A thought of a simpler way to explain this:

MOONGAZER SAID:

24 hours = 1440 minutes.

1440 minutes / 29.530589 days = 48.762996 minutes per day.


KARL REPLIES:

The correct answer is

1440 minutes / 28.530589 days = 50.472144 minutes per day.

One needs to divide the 24 hours by the number of tidal days in a synodic month, which is one less than the number of days in a synodic month.

Converting to minutes and seconds, one gets 50 minutes 28.3 seconds as reckoned before.


28.530589 of these periods make the 24 hours added to 28.530589 days to get 28.530589 tidal days equal to one synodic month.


Karl

16(04(06

-----Original Message-----
From: East Carolina University Calendar discussion List [mailto:[hidden email]] On Behalf Of Moongazer
Sent: 12 November 2016 04:52
To: [hidden email]
Subject: Length of a tidal day

Dear calendar people,

I know that a number of members of this list have expertise in the field of
positional astronomy, and I write this in the hope that someone can help me
understand how to calculate the difference in length between a mean solar
day (24 hours) and a tidal day (the mean time between successive
culminations of the Moon).

I have a personal theory (detailed below) which yields a value of about 48
minutes, based on the Moon's synodic period. However, I have not seen this
value given anywhere and, though my theory may be wrong, I have not been
able to find anyone who can explain to me why it is wrong - i.e. what is the
flaw in the underlying logic. Some of the values more usually given are 50,
51, and 52 minutes, and, while I understand how the last one is obtained, I
believe that it should be 54 minutes for the reason given below.

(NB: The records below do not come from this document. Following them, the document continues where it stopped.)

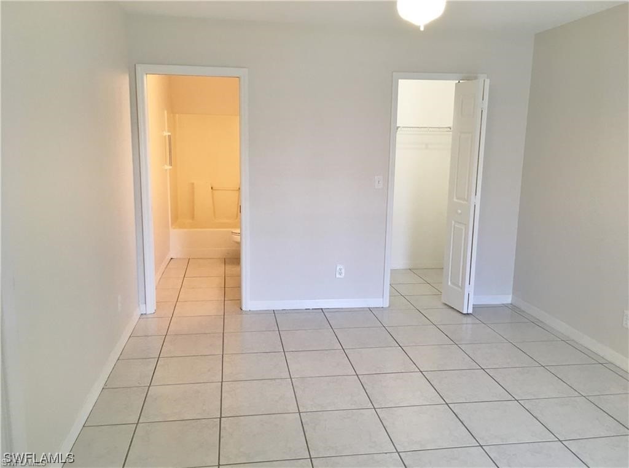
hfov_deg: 61.8
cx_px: 314
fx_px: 525
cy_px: 234
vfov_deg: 48.0
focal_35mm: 29
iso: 50
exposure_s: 1/33
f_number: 2.2
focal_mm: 4.15
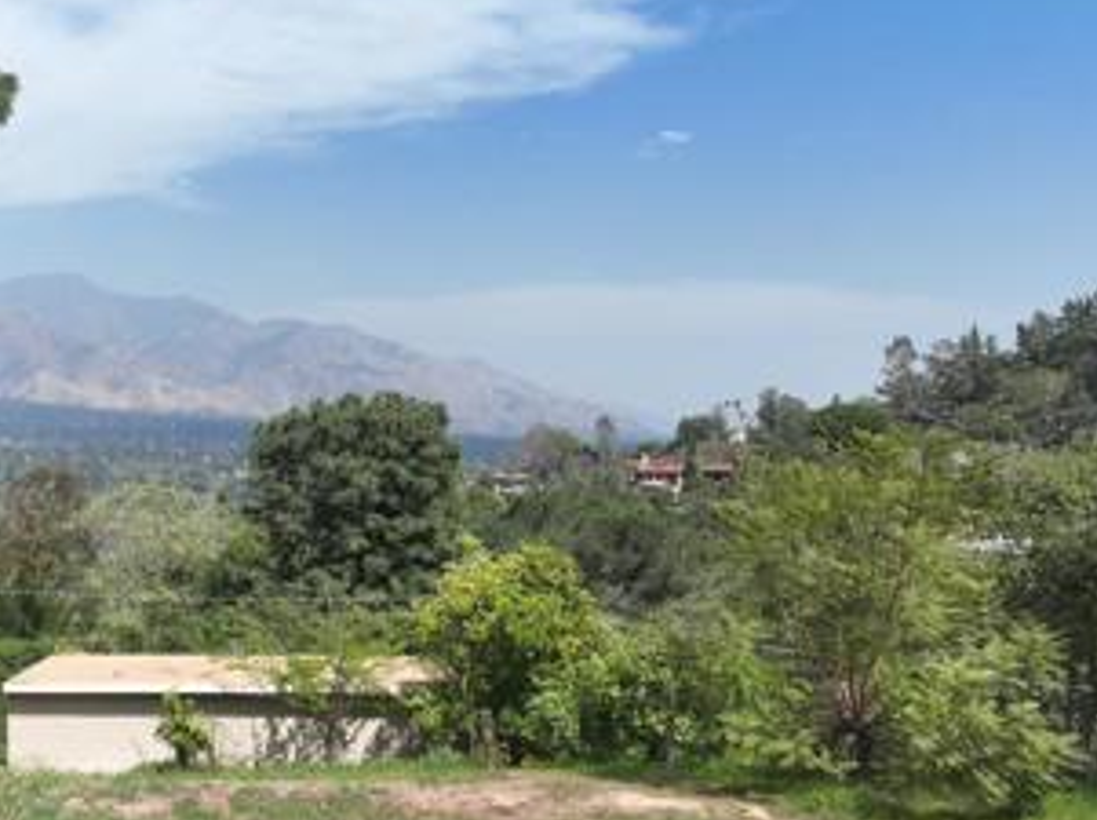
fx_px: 1614
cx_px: 171
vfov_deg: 28.5
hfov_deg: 35.9
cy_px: 421
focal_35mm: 51
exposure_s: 1/1600
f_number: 2.8
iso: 100
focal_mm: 12.29
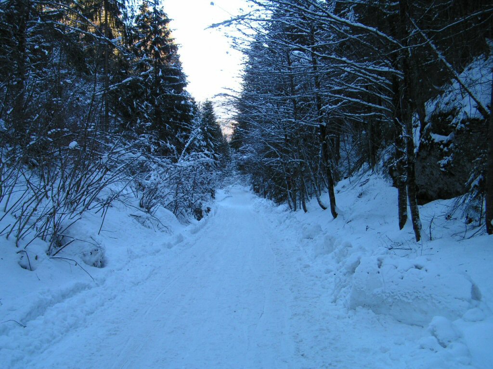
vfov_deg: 35.1
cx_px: 246
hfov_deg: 45.8
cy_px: 184
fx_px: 584
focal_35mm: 41
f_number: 3.5
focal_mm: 6.8
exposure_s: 1/80
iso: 50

(The value of 50 minutes is given by  NOAA
<http://oceanservice.noaa.gov/education/kits/tides/media/supp_tide05.html>
, together with a .gif animation on the above-linked webpage, showing why a
tidal day is longer than a solar day.)

My specific questions are these:

Firstly, what is the flaw in the underlying reasoning behind the method
suggested by my own theory, which is this:

The solar day and the tidal day are based on the apparent diurnal motions of
the Sun and Moon. These are analogous to two clocks, which, at lunar
conjunction, both show the same time. Clock 1 (the Sun) keeps correct time,
while clock 2 (the Moon) loses a constant amount of time each day, until, at
the next lunar conjunction, it again shows the same time as clock 1. This
means that clock 2 has lost exactly 24 hours over the intervening period of
29.530589 days. Therefore, to find how much time (on average) the Moon falls
behind the Sun per day, we should just divide 24 hours by the interval. So
the calculations is:

24 hours = 1440 minutes.

1440 minutes / 29.530589 days = 48.762996 minutes per day.